My 12 in 12 Challenge – May – Words, Books and Writing – Book 3

 

Elizabeth Taylor’s novel Angel is about a writer and thus meets the requirements of this month’s 12 in 12 Challenge theme of books about words, books and writing.

The heroine of the novel is Angel who grows up the child of a small shop owner in a market town. Angel’s life is too small for her so she invents stories about a more extravagant and dramatic life mostly based around the local large house where her aunt works as a servant. When her lies are found out Angel retreats into her own world and writes the novel that she would like to read which perhaps depicts the life she would like to live. She becomes totally engrossed in her imaginary world and although her book is appalling it is wildly popular and starts Angel on a very successful career at the age of fifteen.

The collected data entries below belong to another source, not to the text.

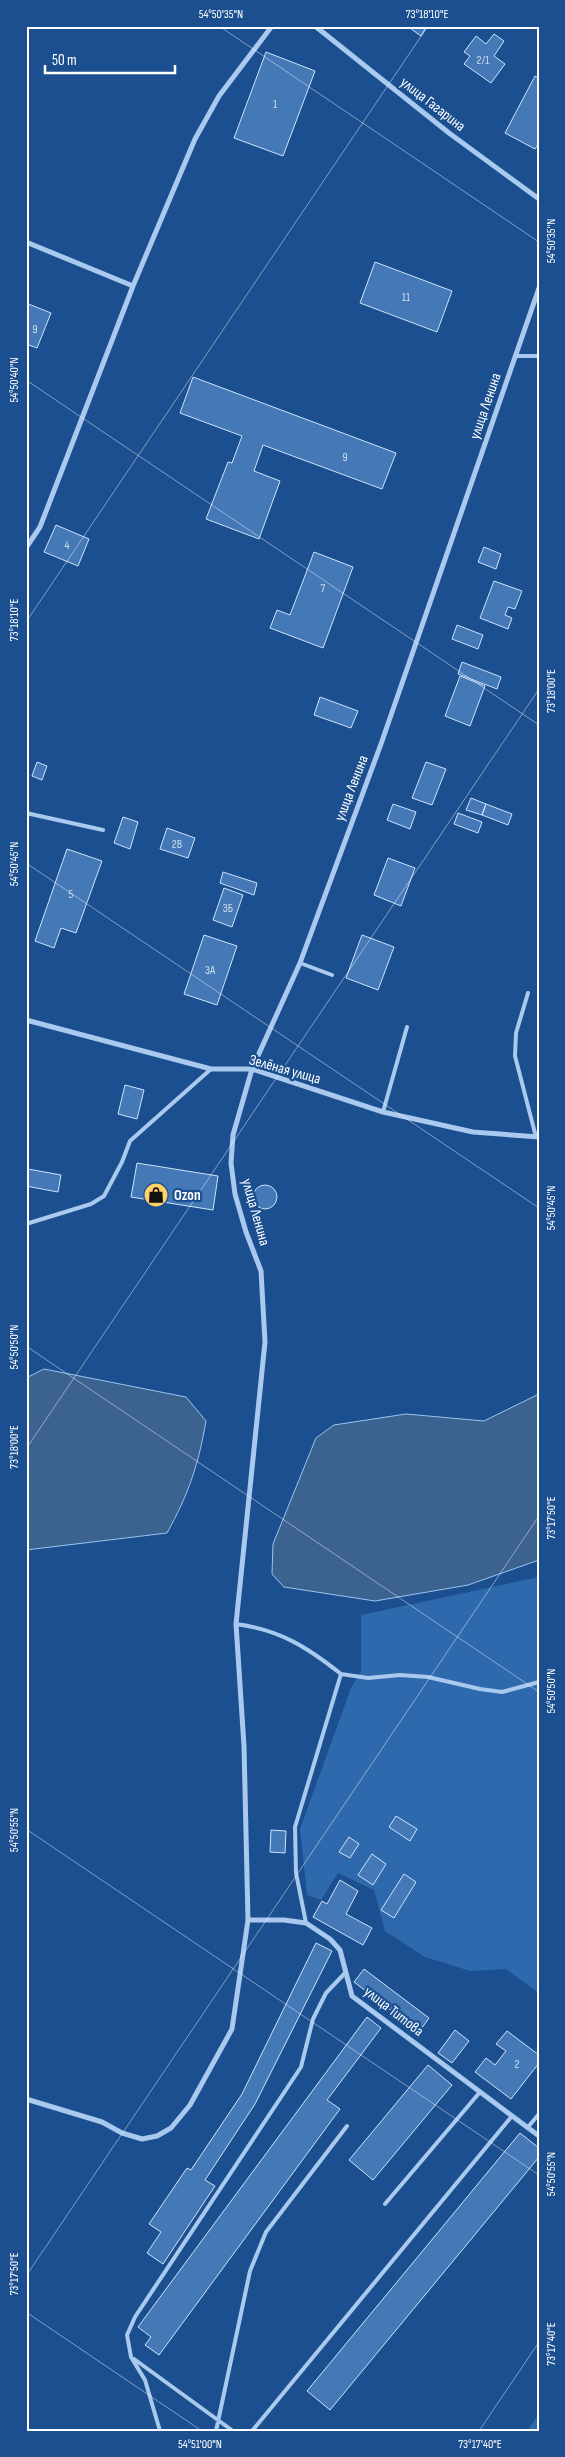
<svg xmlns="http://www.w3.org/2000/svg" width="565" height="2457" viewBox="0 0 565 2457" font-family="'Sofia Sans Condensed',sans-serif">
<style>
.green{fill:#2e69ad}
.water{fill:#3c6290;stroke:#9cc4f0}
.building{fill:#4478b7;stroke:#cfe3fa}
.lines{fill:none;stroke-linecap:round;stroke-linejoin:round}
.lane{stroke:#a9c9ee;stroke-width:4}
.street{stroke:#a9c9ee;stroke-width:5}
.ticks{fill:none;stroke:#fff;stroke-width:1;stroke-opacity:0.45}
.labels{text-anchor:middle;stroke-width:4.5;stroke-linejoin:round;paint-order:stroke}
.number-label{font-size:12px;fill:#d0dded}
.street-label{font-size:15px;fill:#fff;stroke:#1b4f8f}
.poi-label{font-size:15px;font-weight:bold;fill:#fff;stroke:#1b4f8f;text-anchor:start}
.neatline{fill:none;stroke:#fff;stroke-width:2}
.ticks-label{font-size:12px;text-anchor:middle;fill:#fff}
</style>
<rect width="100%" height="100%" fill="#1b4f8f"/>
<path class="green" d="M539 1577V1993L506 1969 470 1971 425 1957 385 1931 374 1890 338 1873 321 1900 307 1895 300 1829 351 1688 361 1671V1615Z
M539 2414V2431H527Z"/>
<path class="water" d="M44 1369 186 1397 206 1421C198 1466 189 1493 167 1533L26 1550V1378Z
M539 1394V1560L468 1585 375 1601 284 1587 272 1574 273 1544 316 1438 334 1425 406 1414 484 1421Z"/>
<path class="building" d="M407 26H427L421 36Z
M494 34 504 41 494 56 505 64 491 83 464 64 470 56 464 52 476 36 486 44Z
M266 52 315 71 283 156 234 138Z
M535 76 539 78V143L535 149 505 133Z
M375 262 452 291 437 332 360 303Z
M26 303 51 313 37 348 26 344Z
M193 377 396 453 382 489 263 445 254 471 280 481 259 539 206 519 228 462 232 463 242 436 180 413Z
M56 525 89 539 78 566 44 552Z
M484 547 501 554 496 569 478 562Z
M314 552 353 567 323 648 270 628 277 610 290 615Z
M494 581 522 591 515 609 508 607 505 615 512 618 508 629 480 618Z
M457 625 483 635 478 649 452 639Z
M462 662 501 677 497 689 458 674Z
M460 676 485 686 470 726 445 716Z
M320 697 358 711 351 728 314 715Z
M37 762 47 766 42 780 32 776Z
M426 762 446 769 432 805 412 798Z
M471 798 486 804 482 815 466 810Z
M393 804 416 812 410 829 387 820Z
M486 804 512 814 508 825 482 815Z
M458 813 482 822 478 833 454 824Z
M123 817 138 822 130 849 114 843Z
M167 828 195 838 188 858 160 849Z
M67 849 102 861 76 933 61 928 54 948 35 941Z
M388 858 415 868 401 906 374 895Z
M223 872 257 883 254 895 220 883Z
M224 888 243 895 232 927 213 920Z
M204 935 237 946 217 1005 184 994Z
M362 935 394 947 378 990 346 978Z
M125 1085 144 1090 137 1119 118 1114Z
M137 1163 218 1176 213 1210 131 1197Z
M28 1169 61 1175 58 1192 26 1186Z
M253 1197a12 12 0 1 1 24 0a12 12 0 1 1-24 0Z
M396 1816 417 1829 410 1841 389 1827Z
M271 1830 286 1831 285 1853 270 1852Z
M349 1837 359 1844 350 1858 339 1852Z
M372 1854 386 1864 373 1885 358 1875Z
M404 1874 416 1882 394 1918 381 1910Z
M340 1880 358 1891 346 1914 372 1928 363 1945 313 1917 322 1901 327 1904Z
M316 1943 332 1951 255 2104 205 2180 215 2186 163 2264 147 2253 161 2232 149 2224 187 2168 191 2170 242 2094Z
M364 1969 429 2018 419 2032 354 1982Z
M367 2017 381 2028 327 2100 340 2109 159 2355 145 2345 151 2337 138 2327Z
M455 2030 469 2041 452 2063 438 2053Z
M507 2031 539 2055V2063L511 2099 475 2072 486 2058 495 2065 506 2051 496 2044Z
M428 2065 452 2085 373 2180 349 2160Z
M520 2133 539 2148V2157L330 2410 307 2391Z"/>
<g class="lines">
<path class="lane" d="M516 356H539
M26 813 103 830
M300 963 332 975
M528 993 516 1033 515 1056 536 1137
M383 1112 407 1027
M26 1224 91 1204 104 1196 122 1162 130 1141 211 1069
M236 1624C280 1630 307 1647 341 1674
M306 1923 296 1873 295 1827 341 1674 368 1678 400 1675 428 1677 480 1689 502 1692 539 1682
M528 2127 539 2114
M385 2204 480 2092
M134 2359 233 2431
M160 2431 145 2380 131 2357 127 2335 135 2317 301 2067 313 2019 326 1993 346 1972
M216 2431 250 2271 266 2232 347 2126
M252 2431 512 2116"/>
<path class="street" d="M315 26 449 133 539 199
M26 242 133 286
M26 548 40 527 133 286 195 139 219 96 272 26
M26 1020 211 1069H252L383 1112 473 1132 539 1137
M248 1920H284L306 1923 330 1939 340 1950 352 1996 539 2136
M26 2099 102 2122 122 2133 142 2139 157 2136 171 2128 190 2105 232 2029 248 1920 244 1746 236 1624 265 1342 261 1271 246 1232 235 1194 231 1163 233 1135 252 1069 300 963 381 744 539 288"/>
</g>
<path class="ticks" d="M219 26 539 242M26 380 539 725M26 622 428 26M26 863 539 1208M26 1346 539 1692M26 1449 539 689M26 1829 539 2175M26 2276 539 1516M26 2312 202 2431M479 2431 539 2342"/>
<defs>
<symbol id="shop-disc" viewBox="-11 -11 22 22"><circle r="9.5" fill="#ffd166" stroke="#1b4f8f"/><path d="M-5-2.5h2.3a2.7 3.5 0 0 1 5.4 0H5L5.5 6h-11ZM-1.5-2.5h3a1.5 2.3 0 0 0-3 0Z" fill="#111"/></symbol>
</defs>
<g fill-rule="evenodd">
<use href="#shop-disc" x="142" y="1181" width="28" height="28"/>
</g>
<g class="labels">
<g class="number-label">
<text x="483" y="64">2/1</text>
<text x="275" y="108">1</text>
<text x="406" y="301">11</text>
<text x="35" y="333">9</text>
<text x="345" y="461">9</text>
<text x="67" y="549">4</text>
<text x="323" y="592">7</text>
<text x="177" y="848">2В</text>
<text x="71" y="898">5</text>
<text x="228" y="912">3Б</text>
<text x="210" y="974">3А</text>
<text x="517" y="2068">2</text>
</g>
<g class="street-label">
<text transform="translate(433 104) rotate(38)" y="5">улица Гагарина</text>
<text transform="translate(485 406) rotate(-71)" y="5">улица Ленина</text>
<text transform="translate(351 788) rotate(-69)" y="5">улица Ленина</text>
<text transform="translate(285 1069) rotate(16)" y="5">Зелёная улица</text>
<text transform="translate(256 1212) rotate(74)" y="5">улица Ленина</text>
<text transform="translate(394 2011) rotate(38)" y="5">улица Титова</text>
</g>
<g class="poi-label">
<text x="174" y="1200">Ozon</text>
</g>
</g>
<rect width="565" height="2457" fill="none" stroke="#1b4f8f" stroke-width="55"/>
<path d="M45 65v8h130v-8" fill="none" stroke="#ffffff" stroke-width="2.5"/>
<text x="52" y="65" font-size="15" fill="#ffffff" stroke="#1b4f8f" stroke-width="4" paint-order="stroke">50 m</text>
<rect x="28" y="28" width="510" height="2402" class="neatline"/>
<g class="ticks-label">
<text x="221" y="18">54°50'35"N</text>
<text x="427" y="18">73°18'10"E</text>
<text transform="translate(551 241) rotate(-90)" y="4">54°50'35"N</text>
<text transform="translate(14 380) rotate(-90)" y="4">54°50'40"N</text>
<text transform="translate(14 620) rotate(-90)" y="4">73°18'10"E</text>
<text transform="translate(551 691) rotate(-90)" y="4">73°18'00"E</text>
<text transform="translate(14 864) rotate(-90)" y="4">54°50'45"N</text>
<text transform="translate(551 1208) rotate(-90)" y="4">54°50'45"N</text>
<text transform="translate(14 1347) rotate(-90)" y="4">54°50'50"N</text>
<text transform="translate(14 1447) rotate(-90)" y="4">73°18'00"E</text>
<text transform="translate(551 1518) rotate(-90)" y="4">73°17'50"E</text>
<text transform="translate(551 1691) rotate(-90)" y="4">54°50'50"N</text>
<text transform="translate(14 1830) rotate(-90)" y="4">54°50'55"N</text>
<text transform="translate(551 2174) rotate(-90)" y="4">54°50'55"N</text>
<text transform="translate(14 2274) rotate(-90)" y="4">73°17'50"E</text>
<text transform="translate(551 2344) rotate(-90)" y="4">73°17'40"E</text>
<text x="200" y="2448">54°51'00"N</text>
<text x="480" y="2448">73°17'40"E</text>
</g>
</svg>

Angel can indulge herself and she does. She tries to create the world she wants to live in and succeeds only by becoming oblivious to other people and ignoring them if they do not totally agree with her. She mistreats others, becomes amazingly sensitive to criticism and buys the company, if not the love, of her husband. It is obvious that Angel should know that she is a laughing stock, that people dislike her and that her husband is cheating but she cannot allow these things to becomes real to her so she lives a life of fantasy eventually ending up with little money, living in a decaying house and without friends.

This is a slight but interesting book. Angel is, to others, a monster. She has to be the centre of attention and she will not listen carefully to what she is being told. She has an image of herself as a successful writer who is greatly loved and she cannot let it go but in becoming so self-obsessed she loses all those who might have cared for her.

I am pretty sure that not all writers are like this but the author gives a sad picture of anyone who becomes obsessed in order to avoid facing reality.